Jae folded his arms, watching from a balcony above.

"She's not a threat. She's a cry for help—carved into ice."

"She is unstable. Untamed."

"So was I. Once."

Thalor remained silent. He only spoke when silence required interruption.

"I named her Miku," Jae said, descending the stairs. "It means 'snow caught in song.'"

He gave her a room in the cliffs.

Layered with spell-stabilizers.

Enchanted lights.

Blankets made from starbeast fur.

He didn't command her.

He guided her.

Each day, she learned.

To breathe without breaking glass.

To cast without screaming.

To listen to herself.

"Ice is not destruction," Jae told her. "It's memory.

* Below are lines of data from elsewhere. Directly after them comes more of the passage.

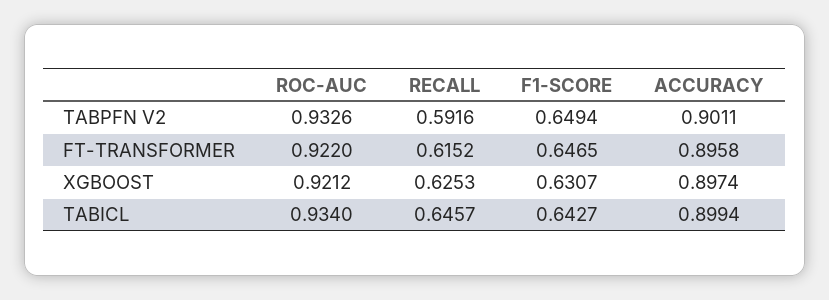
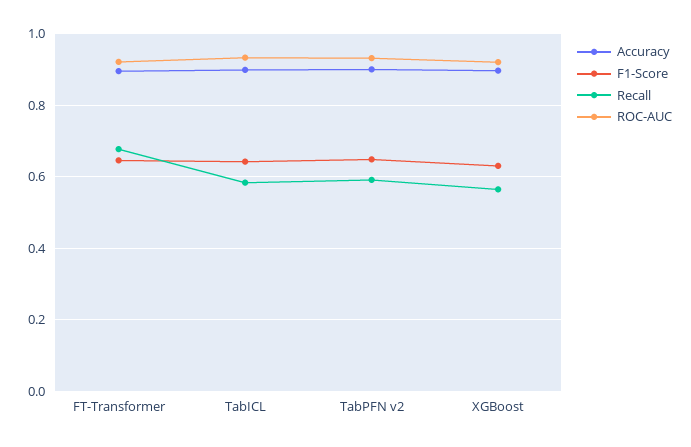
  {
    "ROC-AUC": {
      "TABPFN V2": 0.9326,
      "FT-TRANSFORMER": 0.922,
      "XGBOOST": 0.9212,
      "TABICL": 0.934
    },
    "RECALL": {
      "TABPFN V2": 0.5916,
-     "FT-TRANSFORMER": 0.6152,
+     "FT-TRANSFORMER": 0.68,
-     "XGBOOST": 0.6253,
+     "XGBOOST": 0.56,
-     "TABICL": 0.6457
+     "TABICL": 0.58
    },
    "F1-SCORE": {
      "TABPFN V2": 0.6494,
      "FT-TRANSFORMER": 0.6465,
      "XGBOOST": 0.6307,
      "TABICL": 0.6427
    },
    "ACCURACY": {
      "TABPFN V2": 0.9011,
      "FT-TRANSFORMER": 0.8958,
      "XGBOOST": 0.8974,
      "TABICL": 0.8994
    }
  }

It holds."

She practiced until her storms sang in rhythm.

And day by day…

She stopped fearing him.

He became her teacher.

Then her guardian.

Then—

"Father," she whispered one evening.

He paused.

Then smiled.

"Yes."

 

−A Visit, Months Later

Lysandra returned.

This time, the observatory was under siege—not by war, but by cleaning duty.

Miku hovered midair, barking orders.

The mimic had become Assistant Archivist.

Two demon guards were sweeping under enchantment threats.

Jae sat slouched in a chair with dark rings under his eyes.

Lysandra lifted an eyebrow.

"She treats the palace like it's hers."

"It basically is," Jae sighed.

"She lectures you."

"Often."

"She told Thalor to wipe his tail before entering."

"He did," Jae said. "Looked embarrassed about it, too."

Lysandra chuckled, just barely.

Then asked:

"What is she to you now?"

Jae didn't even pause.

"My daughter."

 

When the world began to fracture—

When kingdoms sharpened blades and the ley-lines screamed—

Jae saw what must be done.

He didn't tell her.

He couldn't.

She would try to stop him.

Or worse… follow him.

So he sent her away.

To the farthest edges of the world.

Far from the war.

Far from the fall.

Because even gods fear the pain of losing family.

Because even kings…

…wish their children never know the cost of sacrifice.